[Dataset entries]
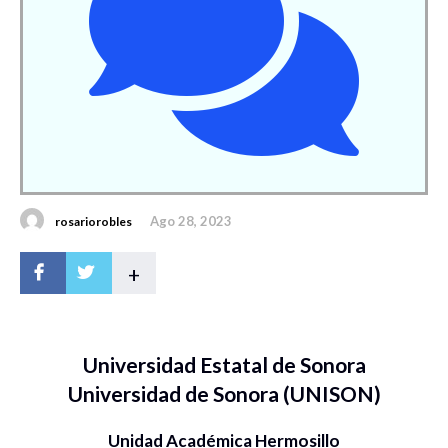
Ago 28, 2023
rosariorobles
+
Universidad Estatal de Sonora
Universidad de Sonora (UNISON)
Unidad Académica Hermosillo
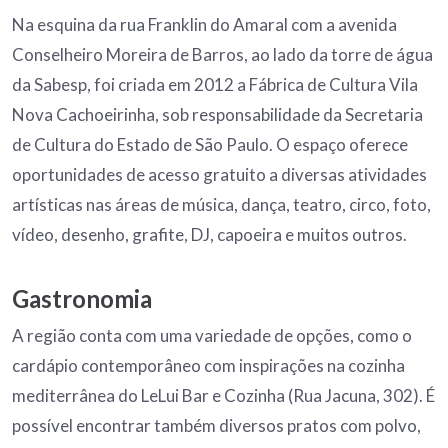
Na esquina da rua Franklin do Amaral com a avenida
Conselheiro Moreira de Barros, ao lado da torre de água
da Sabesp, foi criada em 2012 a Fábrica de Cultura Vila
Nova Cachoeirinha, sob responsabilidade da Secretaria
de Cultura do Estado de São Paulo. O espaço oferece
oportunidades de acesso gratuito a diversas atividades
artísticas nas áreas de música, dança, teatro, circo, foto,
vídeo, desenho, grafite, DJ, capoeira e muitos outros.
Gastronomia
A região conta com uma variedade de opções, como o
cardápio contemporâneo com inspirações na cozinha
mediterrânea do LeLui Bar e Cozinha (Rua Jacuna, 302). É
possível encontrar também diversos pratos com polvo,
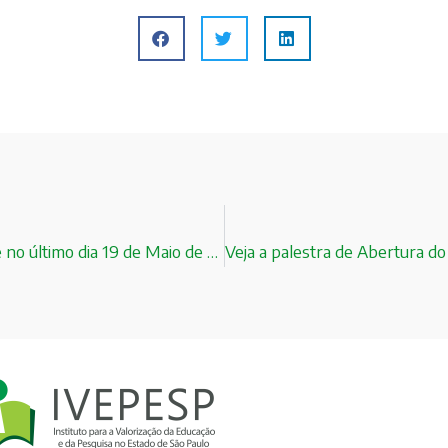
Insígnias recebidas da SAC – Sociedade Amigos da Cidade no último dia 19 de Maio de 2015!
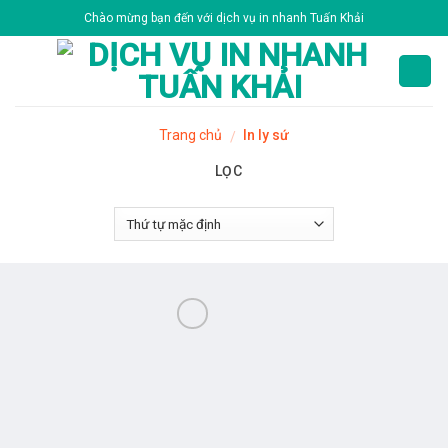
Skip
Chào mừng bạn đến với dịch vụ in nhanh Tuấn Khải
to
content
Trang chủ
In ly sứ
/
LỌC
Add to
Wishlist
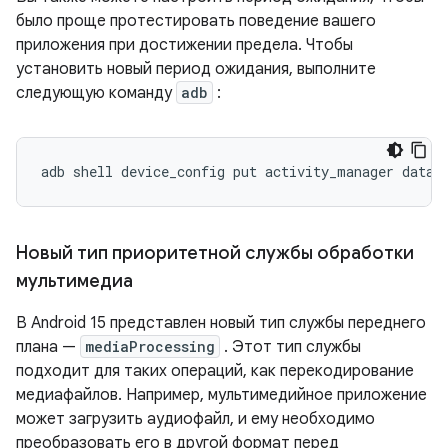
было проще протестировать поведение вашего
приложения при достижении предела. Чтобы
установить новый период ожидания, выполните
следующую команду
adb
:
adb
shell
device_config
put
activity_manager
data_
Новый тип приоритетной службы обработки
мультимедиа
В Android 15 представлен новый тип службы переднего
плана —
mediaProcessing
. Этот тип службы
подходит для таких операций, как перекодирование
медиафайлов. Например, мультимедийное приложение
может загрузить аудиофайл, и ему необходимо
преобразовать его в другой формат перед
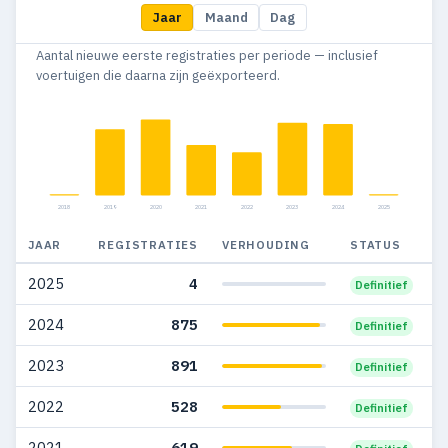
Jaar
Maand
Dag
Aantal nieuwe eerste registraties per periode — inclusief
voertuigen die daarna zijn geëxporteerd.
2018
2019
2020
2021
2022
2023
2024
2025
JAAR
REGISTRATIES
VERHOUDING
STATUS
2025
4
Definitief
2024
875
Definitief
2023
891
Definitief
2022
528
Definitief
2021
619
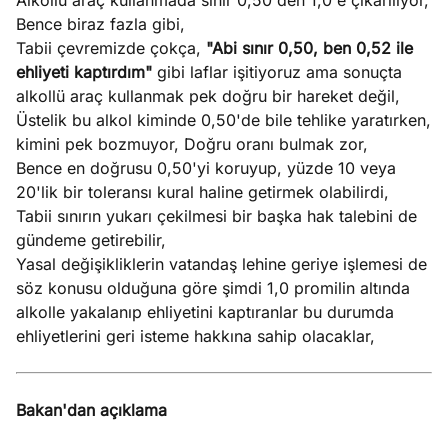
Alkollü araç kullanmada sınır 0,50'den 1,0'e çıkarılıyor,
Bence biraz fazla gibi,
Tabii çevremizde çokça,
"Abi sınır 0,50, ben 0,52 ile
ehliyeti kaptırdım"
gibi laflar işitiyoruz ama sonuçta
alkollü araç kullanmak pek doğru bir hareket değil,
Üstelik bu alkol kiminde 0,50'de bile tehlike yaratırken,
kimini pek bozmuyor, Doğru oranı bulmak zor,
Bence en doğrusu 0,50'yi koruyup, yüzde 10 veya
20'lik bir toleransı kural haline getirmek olabilirdi,
Tabii sınırın yukarı çekilmesi bir başka hak talebini de
gündeme getirebilir,
Yasal değişikliklerin vatandaş lehine geriye işlemesi de
söz konusu olduğuna göre şimdi 1,0 promilin altında
alkolle yakalanıp ehliyetini kaptıranlar bu durumda
ehliyetlerini geri isteme hakkına sahip olacaklar,
Bakan'dan açıklama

## [What is needed]
Find every line of the data that holds the string "Bence", then say how many there are and nothing else.

## [Result of the exercise]
2